The truck traffic in the city's core by Parliament Hill has made many streets downtown impassable to vehicles, police say.

Other streets have been closed and local police say they are working to mitigate the impacts of the gridlock on residents and businesses downtown.

It's not clear when the convoy of vehicles plans to end their park-in protest as some protesters have vowed not to move until all their demands are met.

Sitting in his truck, Scott Ocelak said he was warned he was locked into his spot until Sunday, but planned to stay until Tuesday at the latest.

The demonstration was initially aimed at denouncing vaccine mandates for truck drivers crossing the Canada-U.S. border, but the movement has morphed into a protest against a variety of COVID-19 restrictions and Prime Minister Justin Trudeau's government.

"Everyone's united and we just needed a spark, and this is the spark that we needed," Ocelak said Saturday. "We're all on board and we're all here together. It's end all mandates for everybody."

A memo being pushed by Canada Unity, the group that mainly planned the convoy, unlawfully demands Gov. Gen. Mary Simon and the Senate force federal and provincial governments to lift all COVID-19 restrictions, including vaccine mandates. It does not mention truckers, and was initially sent to the Senate and Simon on Dec. 11.

"They need to listen and they say they're not going to listen, they're not going to change," said Eric Simmons, who drove in from Oshawa, Ont., to see the protest up close.

"People are losing their jobs because they don't want to get the vaccine. I don't want the vaccine."

The vast majority of truck drivers are vaccinated. The Canadian Trucking Alliance has previously estimated about 10 per cent of drivers were affected when vaccinations became a requirement to cross the Canada-U.S. border this month.

The mood Saturday was largely peaceful and jovial, with the smell of marijuana wafting alongside an airing of conspiracy theories about vaccines themselves.
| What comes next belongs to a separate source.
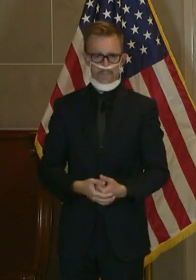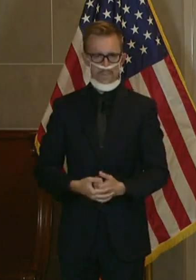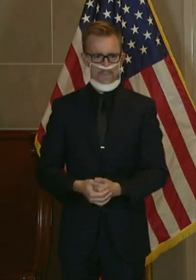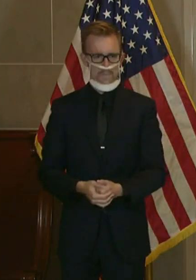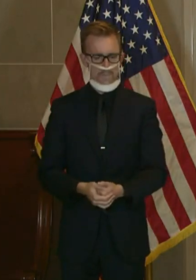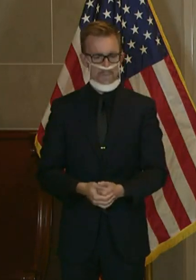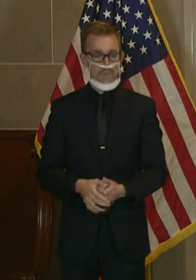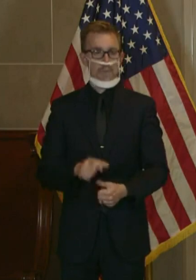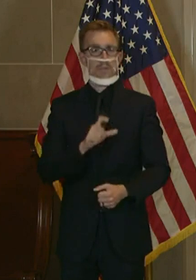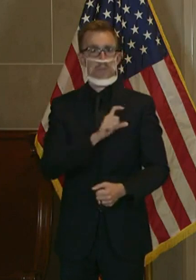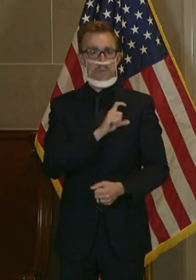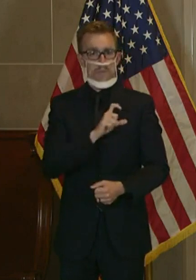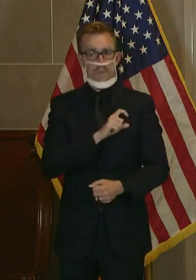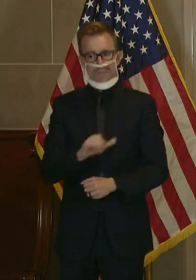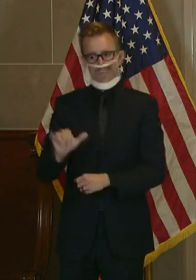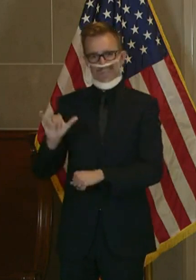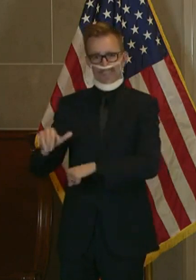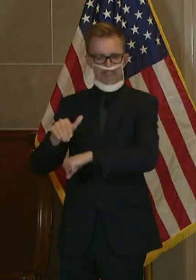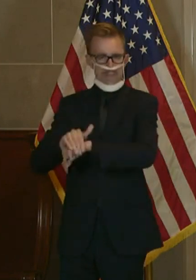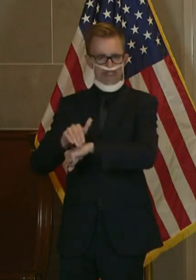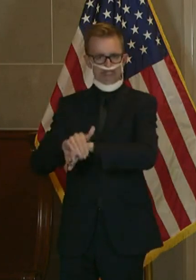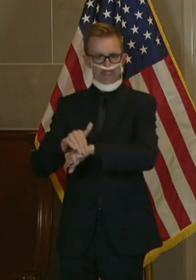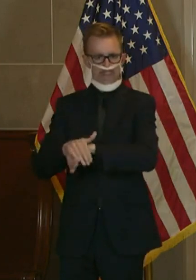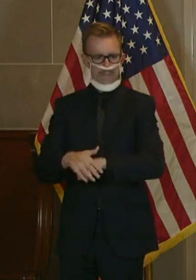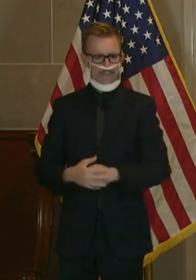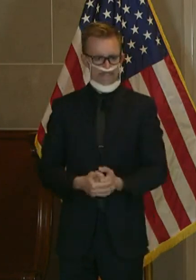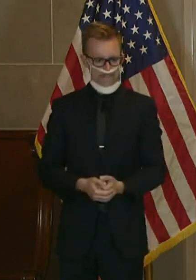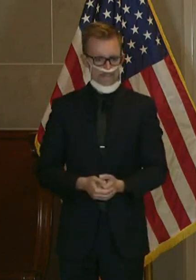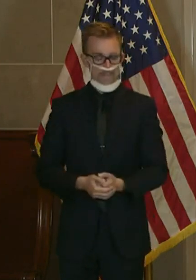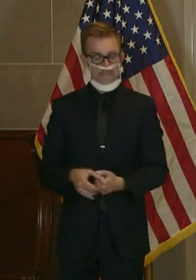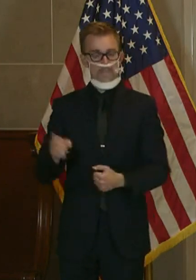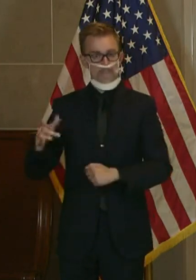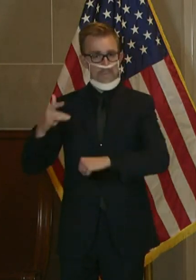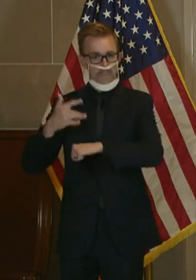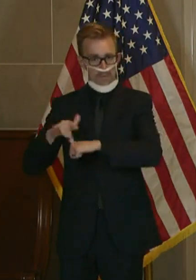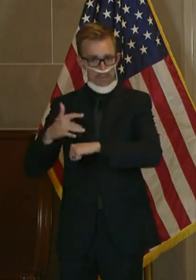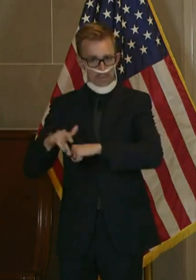Law enforcement on that night was available.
Police says there were no incidents of violence or injuries reported on Saturday, but are planning to maintain a heavy presence Sunday.

Events Saturday were tarred by protestors who jumped on the Tomb of the Unknown Soldier, and others who fastened an inverted Canadian flag and anti-vaccine sign to a statue of Terry Fox. Both actions generated vocal denunciations.
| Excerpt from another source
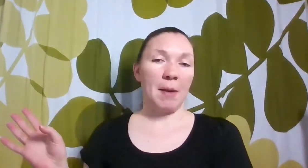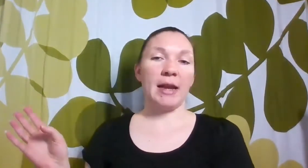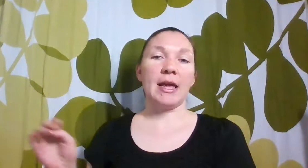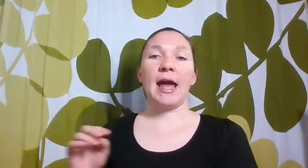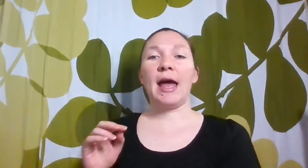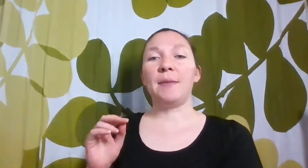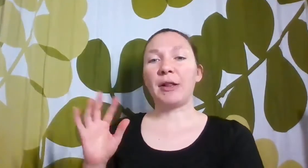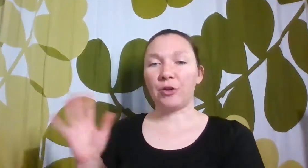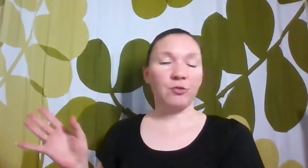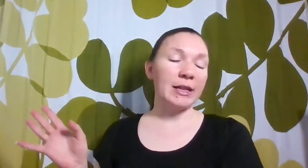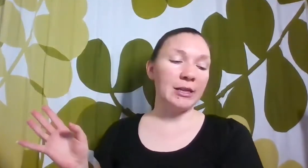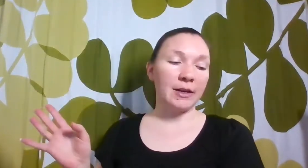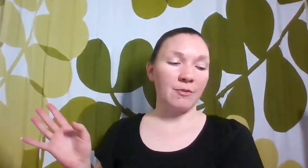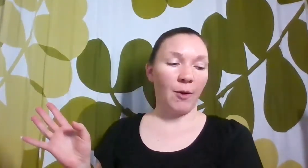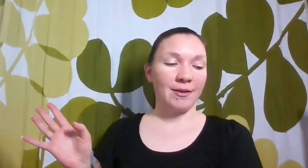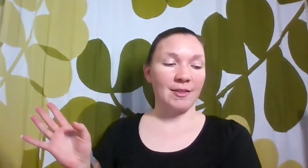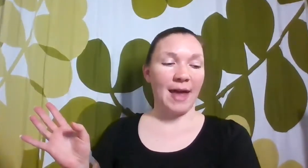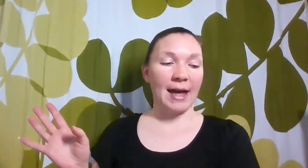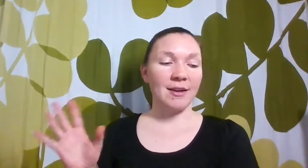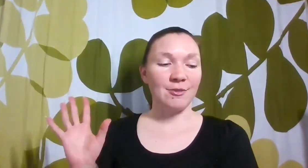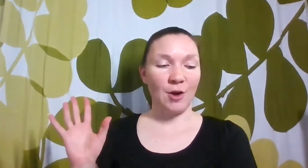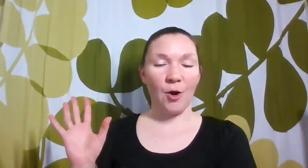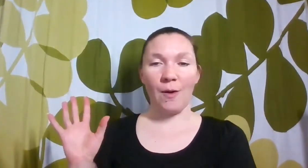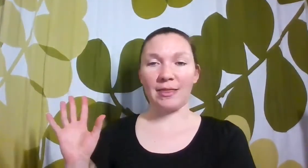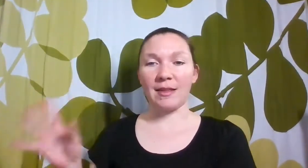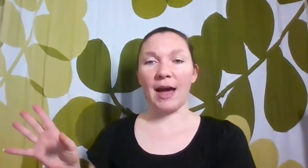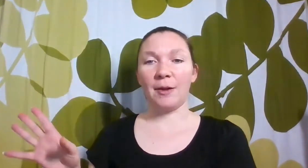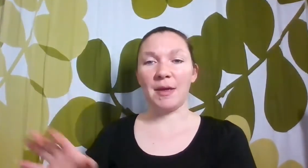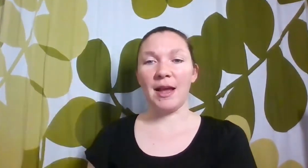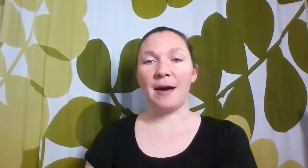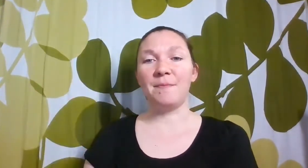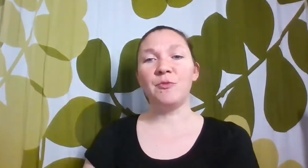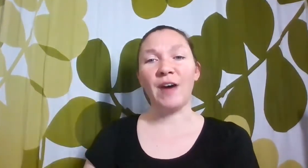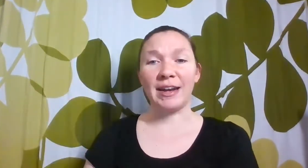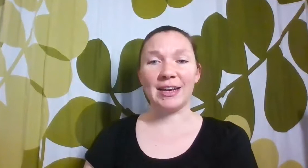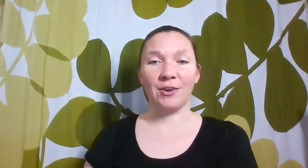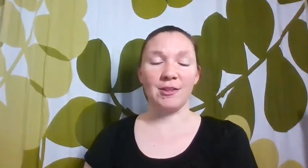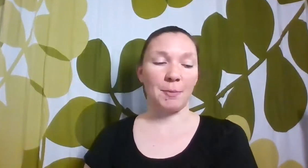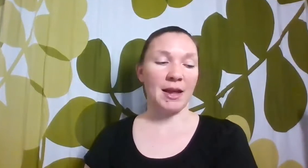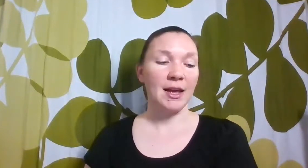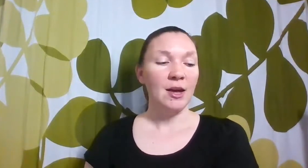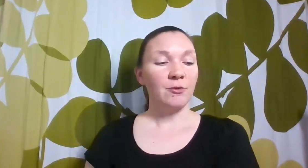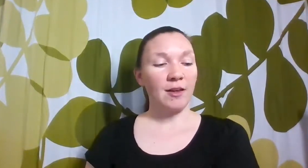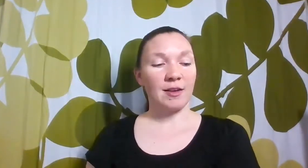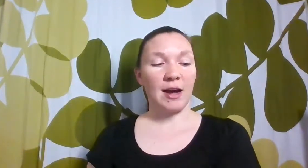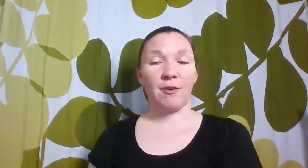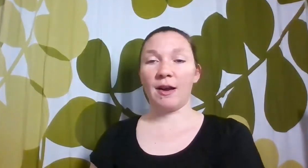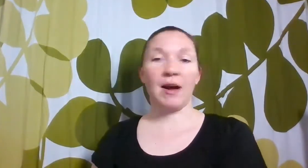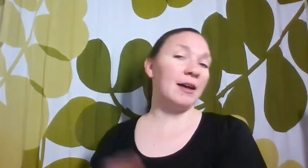body. And my learner is really looking forward to that. So I think that'll be fun here in the spring for us to cover. And I've got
Condemnations also poured in from federal politicians of all stripes against protesters seen carrying Confederate flags, as well as flags and signs bearing Nazi symbols and slogans.

One such Nazi image was captured in the background of a television interview with Conservative MP Michael Cooper.

The mayors of the two towns overlapping his Alberta riding, Edmonton Mayor Amarjeet Sohi and St. Albert Mayor Cathy Heron, in a joint statement called on Cooper to apologize for "his behaviour and lack of judgment."

In a statement late Saturday, Cooper said he didn't know someone "with whom I'm not associated" was flying a Canadian flag with a swastika drawn on it "some distance behind my back" as he did a television interview.

He said he condemns Nazism and said whoever flew the flag with the symbol "should be eternally ashamed," adding that the person didn't represent those who acted responsibly whom Cooper supported.

Fellow Alberta Conservative Damien Kurek was also at the protest Saturday and in a tweet condemned "any signs of hate, antisemitism, or disrespect." He wrote that many protestors he spoke with believed those signs "are disgraceful and don’t represent those involved."